Based upon the foregoing, we advise you that, in our opinion:

 



 

1.              The Securities have been duly authorized and, when executed and authenticated in accordance with the provisions of the Indenture and delivered to and paid for by the Underwriters pursuant to the Underwriting Agreement, will be valid and binding obligations of the Company, enforceable in accordance with their terms, subject to applicable bankruptcy, insolvency and similar laws affecting creditors’ rights generally, concepts of reasonableness and equitable principles of general applicability, and will be entitled to the benefits of the Indenture pursuant to which such Securities are to be issued, provided that we express no opinion as to the (w) enforceability of any waiver of rights under any usury or stay law, (x) validity, legally binding effect or enforceability of any provision in the Securities that requires or relates to adjustments to the conversion rate at a rate or in an amount that a court would determine in the circumstances under applicable law to be commercially unreasonable or a penalty or forfeiture and (y) validity, legally binding effect or enforceability of any provision that permits holders to collect any portion of stated principal amount upon acceleration of the Securities to the extent determined to constitute unearned interest.

 

2.              The Underlying Securities initially issuable upon conversion of the Securities have been duly authorized and reserved and, when issued upon conversion of the Securities in accordance with the terms of the Securities, will be validly issued, fully paid and non-assessable.

 

In rendering the opinions in paragraph (1) above, we have assumed that the Trustee has been duly incorporated and is validly existing and in good standing under the laws of the jurisdiction of its organization.
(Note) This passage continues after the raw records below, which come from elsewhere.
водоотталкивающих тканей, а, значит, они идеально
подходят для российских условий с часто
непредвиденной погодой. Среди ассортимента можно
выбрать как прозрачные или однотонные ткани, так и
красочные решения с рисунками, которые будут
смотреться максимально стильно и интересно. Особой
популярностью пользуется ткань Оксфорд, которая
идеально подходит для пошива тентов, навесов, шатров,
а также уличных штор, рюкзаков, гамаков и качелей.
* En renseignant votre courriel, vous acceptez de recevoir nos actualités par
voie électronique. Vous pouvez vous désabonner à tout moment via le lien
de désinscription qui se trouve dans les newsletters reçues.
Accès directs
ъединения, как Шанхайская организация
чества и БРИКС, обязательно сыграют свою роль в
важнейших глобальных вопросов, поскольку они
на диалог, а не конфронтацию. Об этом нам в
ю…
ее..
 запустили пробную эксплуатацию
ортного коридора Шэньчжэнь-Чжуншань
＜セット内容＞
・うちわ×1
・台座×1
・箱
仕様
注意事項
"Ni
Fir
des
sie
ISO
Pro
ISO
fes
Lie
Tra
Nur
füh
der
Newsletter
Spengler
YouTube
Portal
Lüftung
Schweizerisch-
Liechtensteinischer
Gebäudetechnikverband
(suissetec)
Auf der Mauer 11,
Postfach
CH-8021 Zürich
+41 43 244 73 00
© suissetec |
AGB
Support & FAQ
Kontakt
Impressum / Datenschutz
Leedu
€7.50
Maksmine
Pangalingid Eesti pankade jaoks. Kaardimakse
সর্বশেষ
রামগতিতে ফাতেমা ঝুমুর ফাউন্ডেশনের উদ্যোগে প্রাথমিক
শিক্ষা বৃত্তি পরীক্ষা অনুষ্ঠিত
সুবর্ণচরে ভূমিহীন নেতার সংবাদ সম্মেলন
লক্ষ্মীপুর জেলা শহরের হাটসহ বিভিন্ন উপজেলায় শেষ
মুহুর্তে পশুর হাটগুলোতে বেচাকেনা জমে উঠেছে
In addition, we have assumed that (i) the execution, delivery and performance of the Indenture and the Securities, (a) are within the corporate powers of the Trustee, (b) do not contravene, or constitute a default  under, the certificate of incorporation or bylaws or other constitutive documents of the Trustee, (c) require no action by or in respect of, or filing with, any governmental body, agency or official and (d) do not contravene, or constitute a default under, any provision of applicable law or regulation or any judgment, injunction, order or decree or any agreement or other instrument binding upon each party to the Indenture and the Securities and (ii) the Indenture is a valid, binding and enforceable agreement of the Trustee.

 

We are members of the Bar of the State of New York and the foregoing opinion is limited to the laws of the State of New York and General Corporation Law of the State of Delaware.

 

We hereby consent to the filing of this opinion as an exhibit to the report on Form 8-K to be filed by the Company on the date hereof and its incorporation by reference into the Registration Statement.  In addition, we consent to the reference to our name under the caption “Validity of Securities” in the prospectus supplement dated December 11, 2012, which is a part of the Registration Statement.  In giving this consent, we do not admit that we are in the category of persons whose consent is required under Section 7 of the Securities Act.